**TASK OBJECTIVE:**
Could the data below please be reproduced word for word, without the pictures?

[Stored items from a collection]

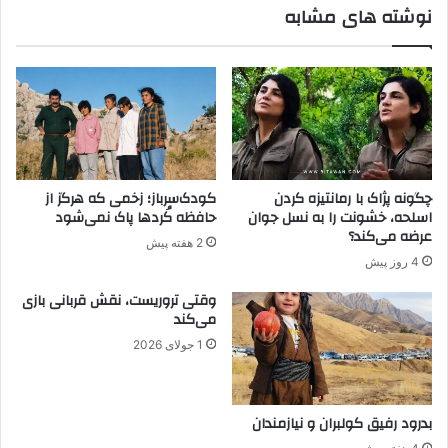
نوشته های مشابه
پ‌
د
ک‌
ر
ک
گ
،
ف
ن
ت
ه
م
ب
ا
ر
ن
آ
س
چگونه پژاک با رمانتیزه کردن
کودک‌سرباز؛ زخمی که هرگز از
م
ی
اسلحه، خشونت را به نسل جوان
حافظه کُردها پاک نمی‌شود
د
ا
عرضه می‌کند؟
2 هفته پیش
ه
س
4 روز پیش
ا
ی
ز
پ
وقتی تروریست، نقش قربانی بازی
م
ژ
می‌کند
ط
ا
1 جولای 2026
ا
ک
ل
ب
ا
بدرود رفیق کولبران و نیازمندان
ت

**FINISHED EXERCISE:**
نوشته های مشابه
پ‌
د
ک‌
ر
ک
گ
،
ف
ن
ت
ه
م
ب
ا
ر
ن
آ
س
چگونه پژاک با رمانتیزه کردن
کودک‌سرباز؛ زخمی که هرگز از
م
ی
اسلحه، خشونت را به نسل جوان
حافظه کُردها پاک نمی‌شود
د
ا
عرضه می‌کند؟
2 هفته پیش
ه
س
4 روز پیش
ا
ی
ز
پ
وقتی تروریست، نقش قربانی بازی
م
ژ
می‌کند
ط
ا
1 جولای 2026
ا
ک
ل
ب
ا
بدرود رفیق کولبران و نیازمندان
ت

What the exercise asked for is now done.